• RECORDED INFORMATION:
···

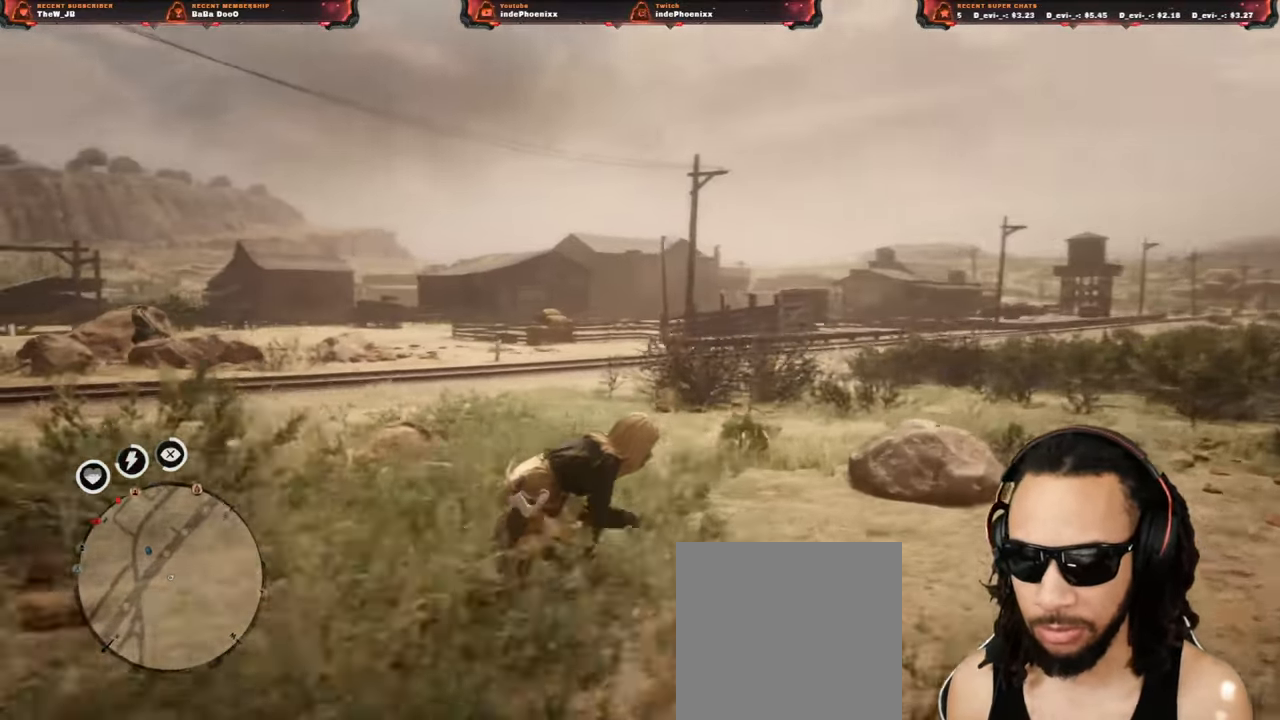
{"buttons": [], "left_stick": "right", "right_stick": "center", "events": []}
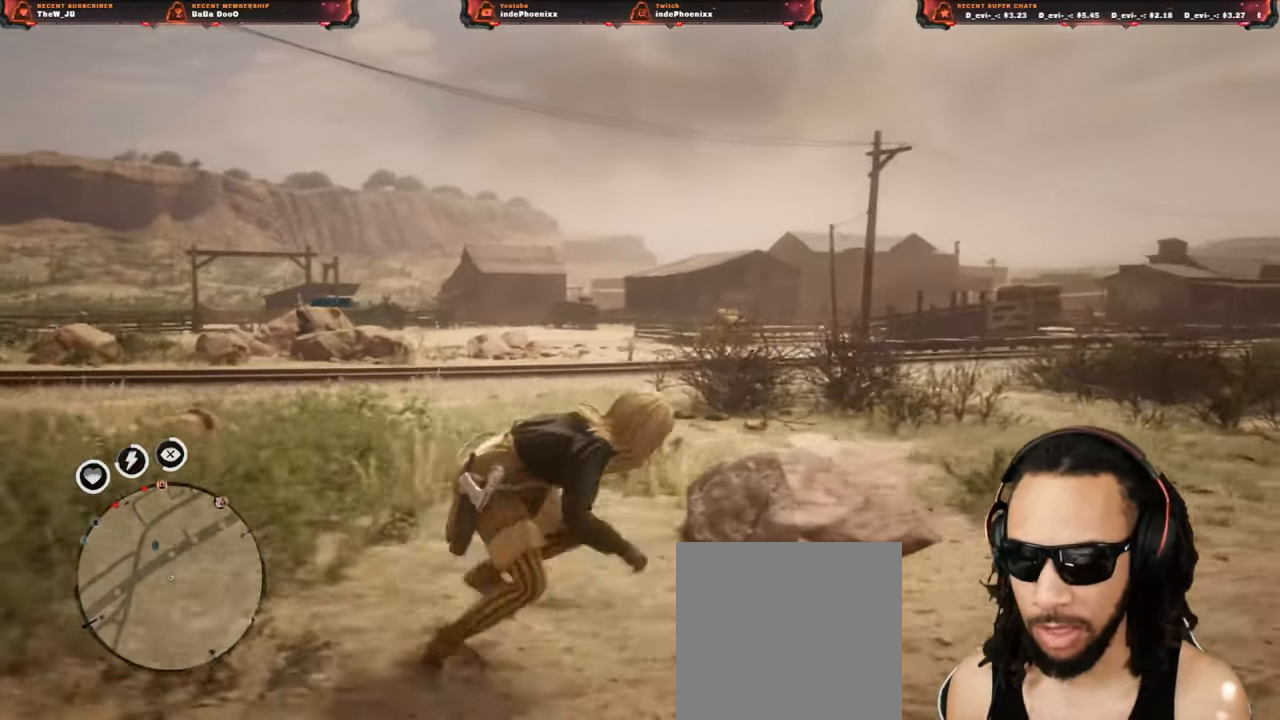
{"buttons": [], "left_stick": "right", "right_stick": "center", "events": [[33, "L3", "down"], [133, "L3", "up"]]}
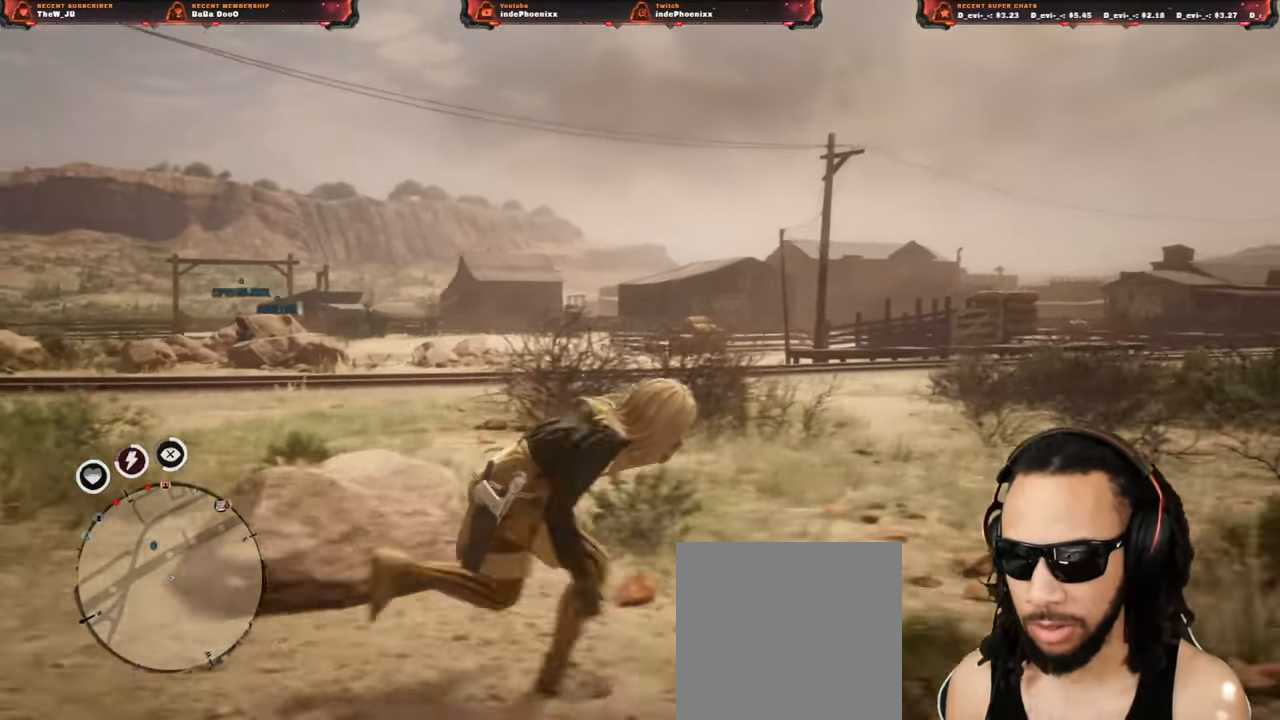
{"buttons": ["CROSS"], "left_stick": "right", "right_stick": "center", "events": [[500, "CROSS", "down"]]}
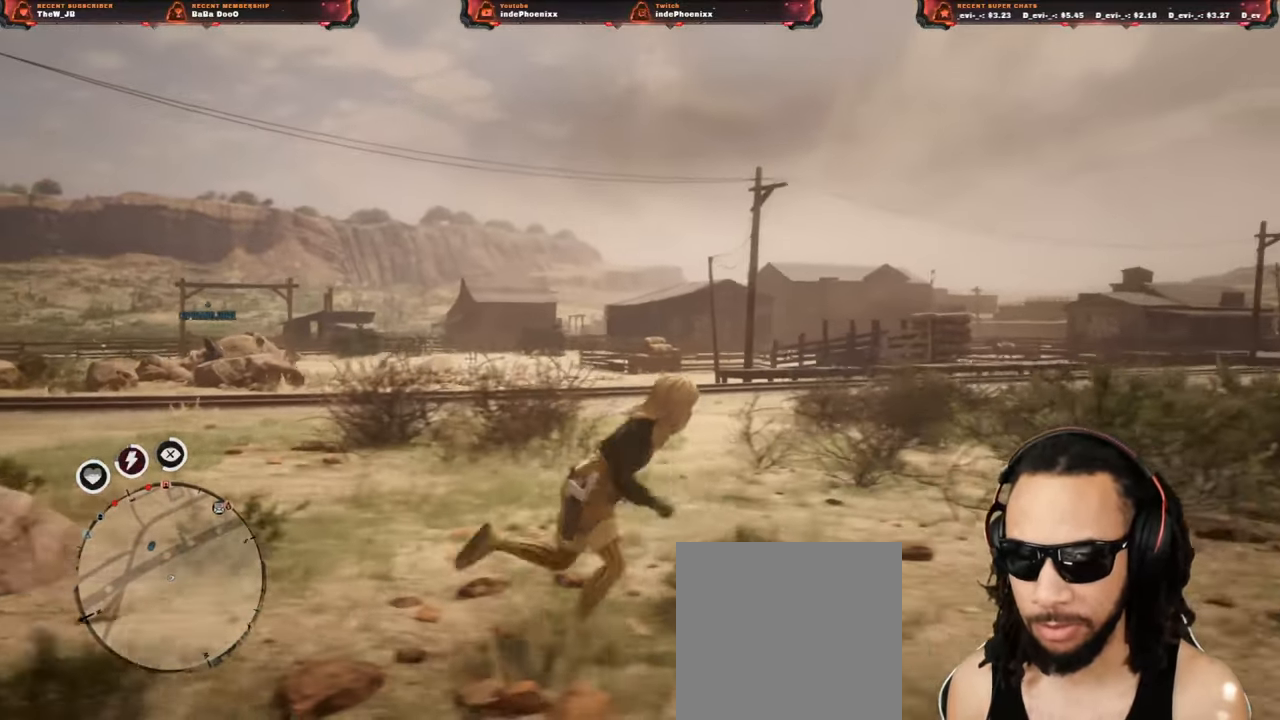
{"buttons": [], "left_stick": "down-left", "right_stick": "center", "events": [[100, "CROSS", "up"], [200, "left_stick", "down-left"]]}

···

• WHAT TO PRODUCE: Copy the listing above exactly, minus the pictures.

• REPLY TO THE EXERCISE:
{"buttons": [], "left_stick": "right", "right_stick": "center", "events": []}
{"buttons": [], "left_stick": "right", "right_stick": "center", "events": [[33, "L3", "down"], [133, "L3", "up"]]}
{"buttons": ["CROSS"], "left_stick": "right", "right_stick": "center", "events": [[500, "CROSS", "down"]]}
{"buttons": [], "left_stick": "down-left", "right_stick": "center", "events": [[100, "CROSS", "up"], [200, "left_stick", "down-left"]]}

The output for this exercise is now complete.